Combining beautiful black and white as well as vibrant color footage, the transfer of I'm Not There from the Weinstein Group and Genius Products is excellent. The contrasts are clean and the details definitive. The 1.85:1 anamorphic widescreen image is remarkable. While Haynes was hobbled by a limited budget, his vision was clearly infinite. This movie looks remarkable.
Presented in a cracking Dolby Digital 5.1 mix, the soundtrack to I'm Not There matches the visuals in technical vibrancy. From the creak of an old locomotive to the sounds of an angry concert audience, Haynes allows the channels to create an atmosphere that's both immersive and inviting. The various Dylan originals and covers that make up the score are treated with dignity and respect, and the dialogue is easily discernible and clear. Overall, the initial tech specs here are great.
And as mentioned before, the plentiful bonus features are the sticky sweet icing on this creative cake. Aside from Haynes' commentary, Disc 1 of the two disc set contains an onscreen lyric guide, an ability to select specific songs (and their accompanying context) within the film, and a series of text-based essays and overviews that function as an introduction to the director and his approach. The second DVD continues the added content goodness by providing a series of deleted scenes (many of them memorable), a look at some outtakes, a couple of alternative/expanded sequences, and auditions from various members of the cast. We then get another Haynes conversation (this time in the form of a Q&A), a making-of concerning the soundtrack, a look at the red carpet premiere, and a series of trailers and stills. Last but not least, there's a "Dylanography" which offers everything from the films the musician participated in to his books, songs, albums, etc. The entire package becomes a rather comprehensive entertainment encyclopedia, providing context that some may believe the movie missed. It's a near definitive digital presentation.
As a companion piece to Martin Scorsese's amazing documentary on Dylan's formative years, No Direction Home, I'm Not There finally places a classic cultural icon in proper perspective - musically, philosophically, personally, professionally, emblematically, and mythologically.
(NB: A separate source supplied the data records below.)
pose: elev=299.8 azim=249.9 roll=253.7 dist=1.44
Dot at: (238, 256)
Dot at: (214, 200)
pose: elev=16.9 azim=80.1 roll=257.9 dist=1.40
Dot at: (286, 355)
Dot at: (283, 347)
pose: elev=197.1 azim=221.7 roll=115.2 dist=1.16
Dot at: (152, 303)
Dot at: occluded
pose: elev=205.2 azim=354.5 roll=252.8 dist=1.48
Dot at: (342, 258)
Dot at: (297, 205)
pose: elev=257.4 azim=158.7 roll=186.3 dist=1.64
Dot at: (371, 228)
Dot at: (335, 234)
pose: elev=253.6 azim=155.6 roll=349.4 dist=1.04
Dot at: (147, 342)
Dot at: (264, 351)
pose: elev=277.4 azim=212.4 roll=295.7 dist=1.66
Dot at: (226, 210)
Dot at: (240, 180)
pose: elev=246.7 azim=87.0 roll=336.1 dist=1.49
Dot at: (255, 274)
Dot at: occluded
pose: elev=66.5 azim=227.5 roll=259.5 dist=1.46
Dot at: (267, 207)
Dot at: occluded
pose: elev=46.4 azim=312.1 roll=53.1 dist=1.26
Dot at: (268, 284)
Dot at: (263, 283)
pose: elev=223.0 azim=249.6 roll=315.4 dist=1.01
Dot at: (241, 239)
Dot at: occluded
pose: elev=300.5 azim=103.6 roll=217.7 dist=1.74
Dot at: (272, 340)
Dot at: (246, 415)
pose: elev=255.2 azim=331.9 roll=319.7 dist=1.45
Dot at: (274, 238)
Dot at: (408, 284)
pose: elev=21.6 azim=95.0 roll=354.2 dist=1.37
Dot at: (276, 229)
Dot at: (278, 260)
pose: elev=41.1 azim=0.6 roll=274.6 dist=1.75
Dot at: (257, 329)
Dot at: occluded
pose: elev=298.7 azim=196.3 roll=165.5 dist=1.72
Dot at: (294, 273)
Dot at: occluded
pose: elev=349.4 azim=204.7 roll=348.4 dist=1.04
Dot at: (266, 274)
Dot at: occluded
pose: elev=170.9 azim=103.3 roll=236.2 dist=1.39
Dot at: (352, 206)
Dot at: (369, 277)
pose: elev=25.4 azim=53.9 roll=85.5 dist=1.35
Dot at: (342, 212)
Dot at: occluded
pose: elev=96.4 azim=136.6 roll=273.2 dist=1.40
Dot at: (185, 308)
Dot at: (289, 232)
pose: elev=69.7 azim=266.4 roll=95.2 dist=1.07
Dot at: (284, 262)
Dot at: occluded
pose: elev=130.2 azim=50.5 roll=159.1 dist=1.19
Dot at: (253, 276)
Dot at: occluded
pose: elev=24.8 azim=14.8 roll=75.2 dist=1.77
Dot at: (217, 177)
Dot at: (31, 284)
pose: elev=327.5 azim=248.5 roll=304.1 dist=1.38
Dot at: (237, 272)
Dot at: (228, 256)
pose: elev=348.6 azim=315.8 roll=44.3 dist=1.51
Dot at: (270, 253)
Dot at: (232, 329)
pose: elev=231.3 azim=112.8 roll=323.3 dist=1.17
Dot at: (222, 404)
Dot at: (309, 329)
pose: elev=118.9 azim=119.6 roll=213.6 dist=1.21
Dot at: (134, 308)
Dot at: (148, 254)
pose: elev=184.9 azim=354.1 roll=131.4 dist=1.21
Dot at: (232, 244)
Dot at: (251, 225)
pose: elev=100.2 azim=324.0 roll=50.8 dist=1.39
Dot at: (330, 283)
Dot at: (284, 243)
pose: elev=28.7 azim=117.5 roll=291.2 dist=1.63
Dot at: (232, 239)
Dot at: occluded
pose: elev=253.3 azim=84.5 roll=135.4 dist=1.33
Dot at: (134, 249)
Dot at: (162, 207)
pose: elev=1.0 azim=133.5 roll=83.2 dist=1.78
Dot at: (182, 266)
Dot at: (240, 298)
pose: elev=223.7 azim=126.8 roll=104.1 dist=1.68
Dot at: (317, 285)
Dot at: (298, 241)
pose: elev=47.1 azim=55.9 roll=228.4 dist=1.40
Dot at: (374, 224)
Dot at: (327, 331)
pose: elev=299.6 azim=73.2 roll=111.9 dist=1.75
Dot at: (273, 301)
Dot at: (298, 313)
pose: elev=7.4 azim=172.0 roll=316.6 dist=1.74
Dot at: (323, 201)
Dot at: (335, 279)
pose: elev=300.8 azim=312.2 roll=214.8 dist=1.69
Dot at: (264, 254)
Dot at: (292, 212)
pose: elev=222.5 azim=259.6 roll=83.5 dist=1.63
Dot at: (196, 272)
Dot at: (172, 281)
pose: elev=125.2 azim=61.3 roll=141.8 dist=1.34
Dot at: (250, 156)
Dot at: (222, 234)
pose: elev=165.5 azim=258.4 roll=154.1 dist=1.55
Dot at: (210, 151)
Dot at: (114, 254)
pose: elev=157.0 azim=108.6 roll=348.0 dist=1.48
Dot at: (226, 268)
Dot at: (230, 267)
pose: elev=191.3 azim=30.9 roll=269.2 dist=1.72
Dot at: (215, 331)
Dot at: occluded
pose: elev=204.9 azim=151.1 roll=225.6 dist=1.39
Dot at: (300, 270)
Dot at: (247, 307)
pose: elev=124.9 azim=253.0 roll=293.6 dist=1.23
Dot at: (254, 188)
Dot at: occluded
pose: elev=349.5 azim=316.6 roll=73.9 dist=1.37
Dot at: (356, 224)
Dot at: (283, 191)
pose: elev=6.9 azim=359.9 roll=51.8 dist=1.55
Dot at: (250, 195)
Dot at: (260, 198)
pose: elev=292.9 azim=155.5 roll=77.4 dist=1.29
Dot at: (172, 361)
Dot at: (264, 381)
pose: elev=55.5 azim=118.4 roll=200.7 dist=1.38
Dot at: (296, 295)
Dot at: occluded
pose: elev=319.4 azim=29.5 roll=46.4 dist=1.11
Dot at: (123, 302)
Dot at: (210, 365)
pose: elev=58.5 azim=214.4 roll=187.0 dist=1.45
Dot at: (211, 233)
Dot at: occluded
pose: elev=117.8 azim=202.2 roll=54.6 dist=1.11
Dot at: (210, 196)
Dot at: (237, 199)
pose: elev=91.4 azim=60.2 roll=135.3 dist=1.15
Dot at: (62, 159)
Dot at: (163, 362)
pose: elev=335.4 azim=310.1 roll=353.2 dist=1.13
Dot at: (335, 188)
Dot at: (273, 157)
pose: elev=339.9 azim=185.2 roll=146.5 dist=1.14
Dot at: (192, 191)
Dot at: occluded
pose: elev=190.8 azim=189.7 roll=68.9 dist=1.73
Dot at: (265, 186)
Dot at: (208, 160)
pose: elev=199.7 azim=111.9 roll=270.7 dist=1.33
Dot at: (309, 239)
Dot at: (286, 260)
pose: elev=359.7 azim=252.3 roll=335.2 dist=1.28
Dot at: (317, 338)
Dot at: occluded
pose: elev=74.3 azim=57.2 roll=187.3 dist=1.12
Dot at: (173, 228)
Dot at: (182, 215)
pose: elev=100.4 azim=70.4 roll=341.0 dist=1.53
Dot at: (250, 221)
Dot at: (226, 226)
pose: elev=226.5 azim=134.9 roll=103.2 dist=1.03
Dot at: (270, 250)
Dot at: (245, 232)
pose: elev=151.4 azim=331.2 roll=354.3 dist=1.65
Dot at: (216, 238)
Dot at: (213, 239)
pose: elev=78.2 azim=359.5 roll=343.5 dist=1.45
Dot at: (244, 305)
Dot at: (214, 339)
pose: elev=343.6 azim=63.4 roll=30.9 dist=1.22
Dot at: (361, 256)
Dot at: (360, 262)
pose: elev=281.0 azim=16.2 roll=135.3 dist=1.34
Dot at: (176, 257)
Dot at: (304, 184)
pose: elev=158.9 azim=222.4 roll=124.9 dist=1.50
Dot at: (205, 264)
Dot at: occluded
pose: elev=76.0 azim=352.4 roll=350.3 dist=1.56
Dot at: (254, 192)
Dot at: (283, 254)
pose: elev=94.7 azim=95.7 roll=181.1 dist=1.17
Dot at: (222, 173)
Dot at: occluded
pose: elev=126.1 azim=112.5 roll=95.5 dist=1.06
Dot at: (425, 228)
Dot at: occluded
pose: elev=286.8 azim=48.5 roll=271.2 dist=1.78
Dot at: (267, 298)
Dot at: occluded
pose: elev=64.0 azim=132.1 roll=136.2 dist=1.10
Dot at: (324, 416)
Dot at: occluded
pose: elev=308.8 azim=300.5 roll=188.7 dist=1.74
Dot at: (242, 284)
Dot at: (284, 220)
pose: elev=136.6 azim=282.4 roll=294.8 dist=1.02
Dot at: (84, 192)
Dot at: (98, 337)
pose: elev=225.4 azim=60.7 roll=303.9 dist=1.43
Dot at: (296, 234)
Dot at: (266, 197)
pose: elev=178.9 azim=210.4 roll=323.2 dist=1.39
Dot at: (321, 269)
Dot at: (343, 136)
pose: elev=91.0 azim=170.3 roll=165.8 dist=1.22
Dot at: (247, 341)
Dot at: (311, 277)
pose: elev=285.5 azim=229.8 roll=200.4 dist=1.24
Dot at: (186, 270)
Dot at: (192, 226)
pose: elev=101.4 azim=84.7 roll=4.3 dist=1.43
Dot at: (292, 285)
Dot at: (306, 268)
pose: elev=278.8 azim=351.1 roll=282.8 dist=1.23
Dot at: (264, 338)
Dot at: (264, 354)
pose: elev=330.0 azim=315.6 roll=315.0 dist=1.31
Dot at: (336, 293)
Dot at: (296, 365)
And just like that aforementioned triumph, director Todd Haynes' homage earns an equally impressive DVD Talk Collector's Edition rating. The format doesn't get much better than this, a quality representation of an equally important film. Students of cinema will more than likely be studying this aesthetically rich experience, not just for what it represents as an example of the artform, but for how it deconstructs the very genre it's meant to support. Bob Dylan may be a national treasure, or perhaps just someone who stuffed shirts say to celebrate without much meaning to the current mainstream. But as Haynes and I'm Not There show, there is much more to the man that his music. A movie like this proves it over and over again.